| Problem to solve |
Show, copied in full, every line of the records below that contains the word "value". Treat uppercase and lowercase letters as different.

| Records to use |

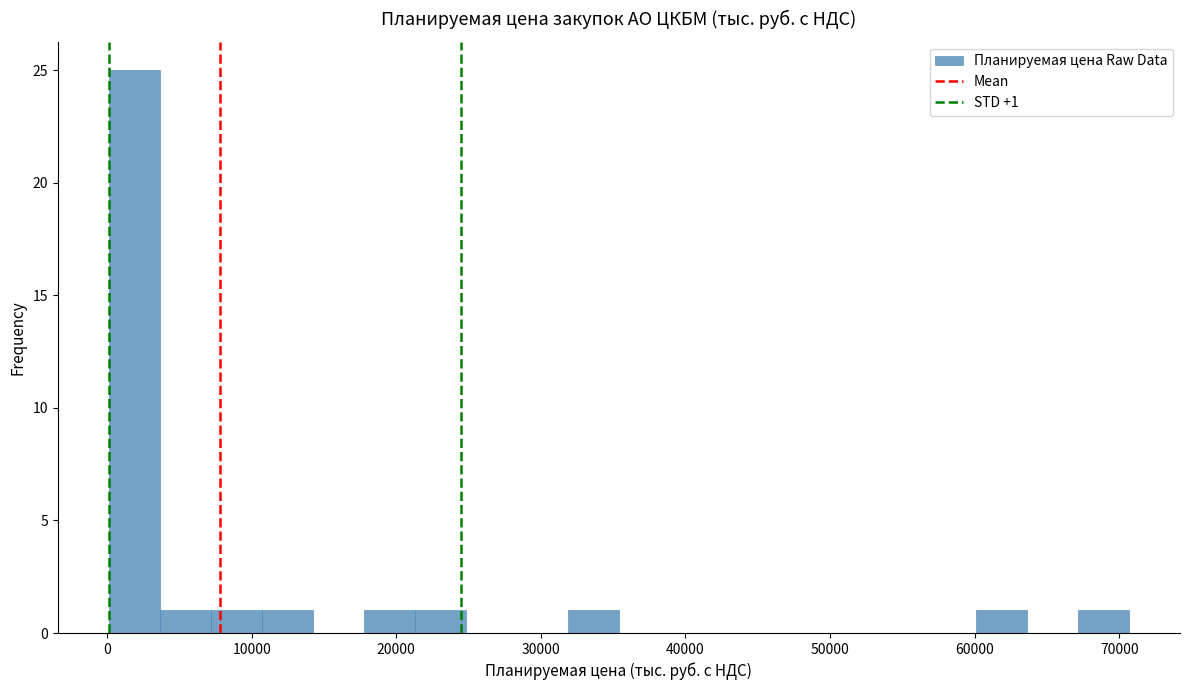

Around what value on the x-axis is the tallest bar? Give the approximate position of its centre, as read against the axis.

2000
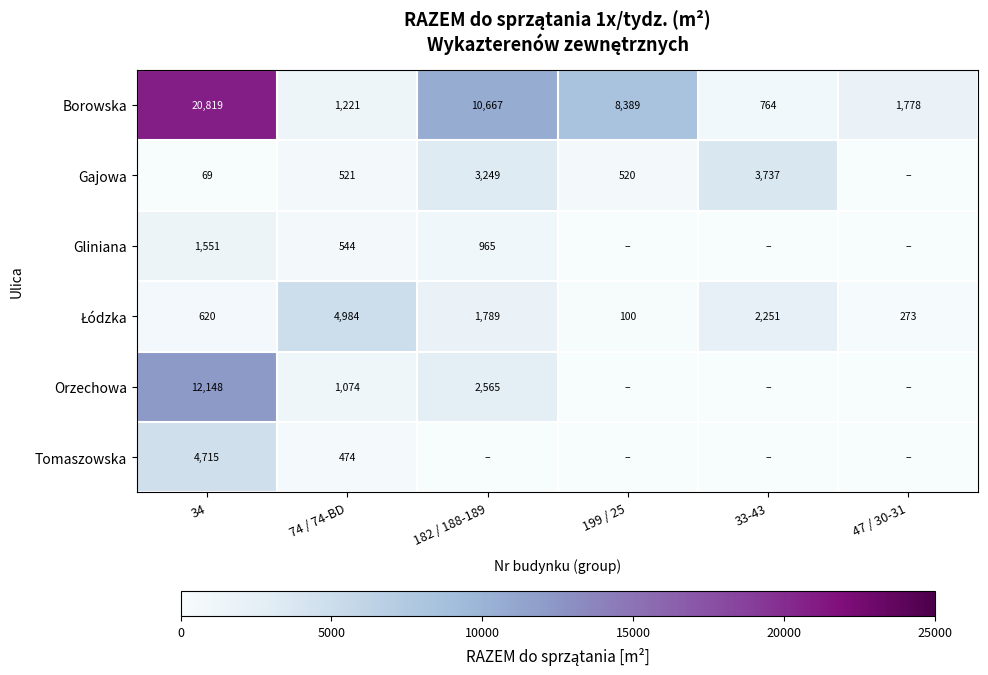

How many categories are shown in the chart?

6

* * *

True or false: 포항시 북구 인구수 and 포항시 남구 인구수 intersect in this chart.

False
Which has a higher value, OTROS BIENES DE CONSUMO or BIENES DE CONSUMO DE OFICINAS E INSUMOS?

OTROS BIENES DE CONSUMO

| Result below |
Around what value on the x-axis is the tallest bar? Give the approximate position of its centre, as read against the axis.
Which has a higher value, OTROS BIENES DE CONSUMO or BIENES DE CONSUMO DE OFICINAS E INSUMOS?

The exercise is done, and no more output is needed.